Records shown:

········

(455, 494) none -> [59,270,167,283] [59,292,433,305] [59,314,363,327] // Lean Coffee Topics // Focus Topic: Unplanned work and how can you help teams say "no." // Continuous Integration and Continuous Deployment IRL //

········

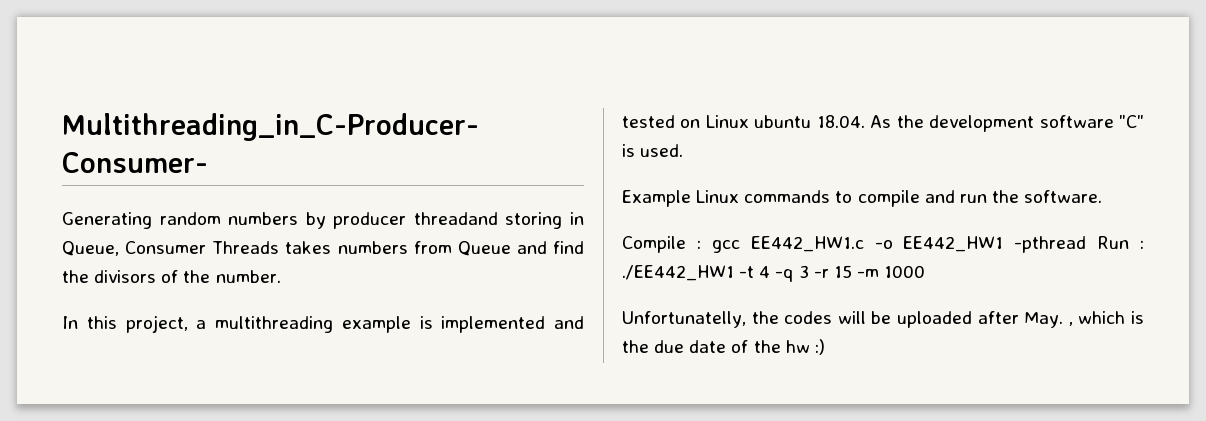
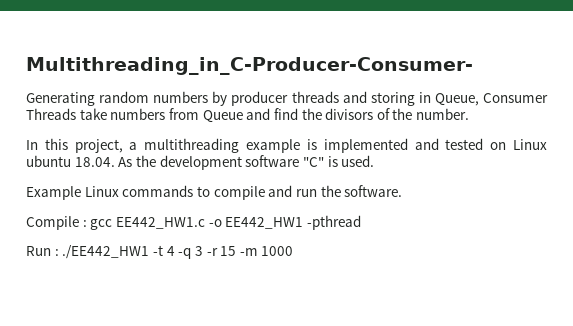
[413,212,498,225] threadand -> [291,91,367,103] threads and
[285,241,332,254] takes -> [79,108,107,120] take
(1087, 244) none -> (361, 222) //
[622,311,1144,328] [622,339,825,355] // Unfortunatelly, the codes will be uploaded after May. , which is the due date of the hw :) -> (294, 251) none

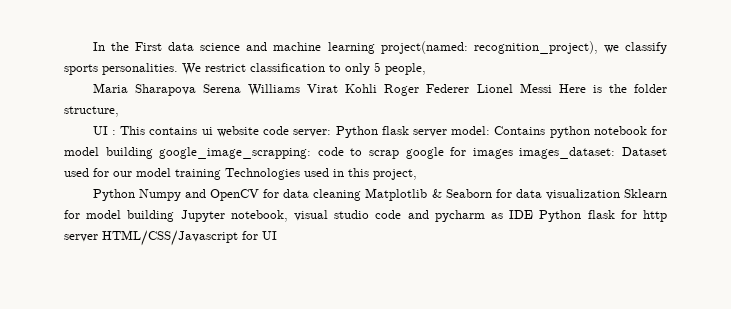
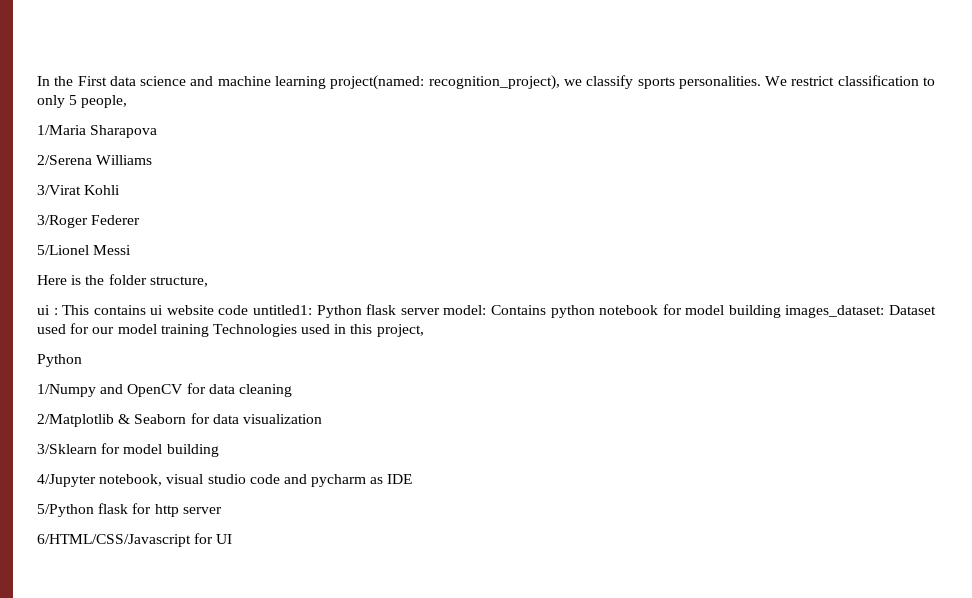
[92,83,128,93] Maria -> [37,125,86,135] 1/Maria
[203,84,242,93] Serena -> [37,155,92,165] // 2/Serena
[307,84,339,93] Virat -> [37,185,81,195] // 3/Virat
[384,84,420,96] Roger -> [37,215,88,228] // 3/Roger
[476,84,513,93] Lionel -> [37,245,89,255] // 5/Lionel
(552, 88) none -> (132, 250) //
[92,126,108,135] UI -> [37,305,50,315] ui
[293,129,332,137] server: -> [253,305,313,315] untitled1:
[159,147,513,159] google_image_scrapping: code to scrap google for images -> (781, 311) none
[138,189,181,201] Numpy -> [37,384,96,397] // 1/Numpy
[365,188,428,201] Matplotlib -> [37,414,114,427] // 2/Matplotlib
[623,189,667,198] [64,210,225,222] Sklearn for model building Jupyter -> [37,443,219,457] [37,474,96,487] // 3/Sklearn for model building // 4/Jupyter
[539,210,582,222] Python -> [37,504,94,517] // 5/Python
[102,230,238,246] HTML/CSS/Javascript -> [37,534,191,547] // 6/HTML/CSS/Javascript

········

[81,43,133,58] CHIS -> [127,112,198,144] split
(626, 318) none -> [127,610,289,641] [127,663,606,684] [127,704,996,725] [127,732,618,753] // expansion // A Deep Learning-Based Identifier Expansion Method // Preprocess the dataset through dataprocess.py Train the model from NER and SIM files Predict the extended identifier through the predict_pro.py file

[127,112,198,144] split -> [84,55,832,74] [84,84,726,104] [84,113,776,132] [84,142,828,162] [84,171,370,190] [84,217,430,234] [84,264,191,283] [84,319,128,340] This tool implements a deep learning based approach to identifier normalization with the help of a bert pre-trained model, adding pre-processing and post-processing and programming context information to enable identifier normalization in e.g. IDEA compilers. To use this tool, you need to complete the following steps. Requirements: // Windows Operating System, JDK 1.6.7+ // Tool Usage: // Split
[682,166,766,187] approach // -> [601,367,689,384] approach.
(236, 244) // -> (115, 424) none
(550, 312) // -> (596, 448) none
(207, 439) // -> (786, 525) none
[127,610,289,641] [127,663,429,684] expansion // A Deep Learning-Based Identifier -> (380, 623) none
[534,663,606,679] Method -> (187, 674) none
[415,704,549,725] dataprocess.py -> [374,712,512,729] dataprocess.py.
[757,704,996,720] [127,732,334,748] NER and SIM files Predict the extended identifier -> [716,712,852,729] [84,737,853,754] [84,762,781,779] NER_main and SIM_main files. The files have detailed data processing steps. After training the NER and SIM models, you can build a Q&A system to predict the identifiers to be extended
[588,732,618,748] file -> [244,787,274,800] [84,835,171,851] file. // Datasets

········

Exercise aim:
In the listing above, find the line with "[127,112,198,144] split ->" and the line with "(207, 439) // -> (786, 525) none", then reproduce both and every line between them exactly.

The completed task:
[127,112,198,144] split -> [84,55,832,74] [84,84,726,104] [84,113,776,132] [84,142,828,162] [84,171,370,190] [84,217,430,234] [84,264,191,283] [84,319,128,340] This tool implements a deep learning based approach to identifier normalization with the help of a bert pre-trained model, adding pre-processing and post-processing and programming context information to enable identifier normalization in e.g. IDEA compilers. To use this tool, you need to complete the following steps. Requirements: // Windows Operating System, JDK 1.6.7+ // Tool Usage: // Split
[682,166,766,187] approach // -> [601,367,689,384] approach.
(236, 244) // -> (115, 424) none
(550, 312) // -> (596, 448) none
(207, 439) // -> (786, 525) none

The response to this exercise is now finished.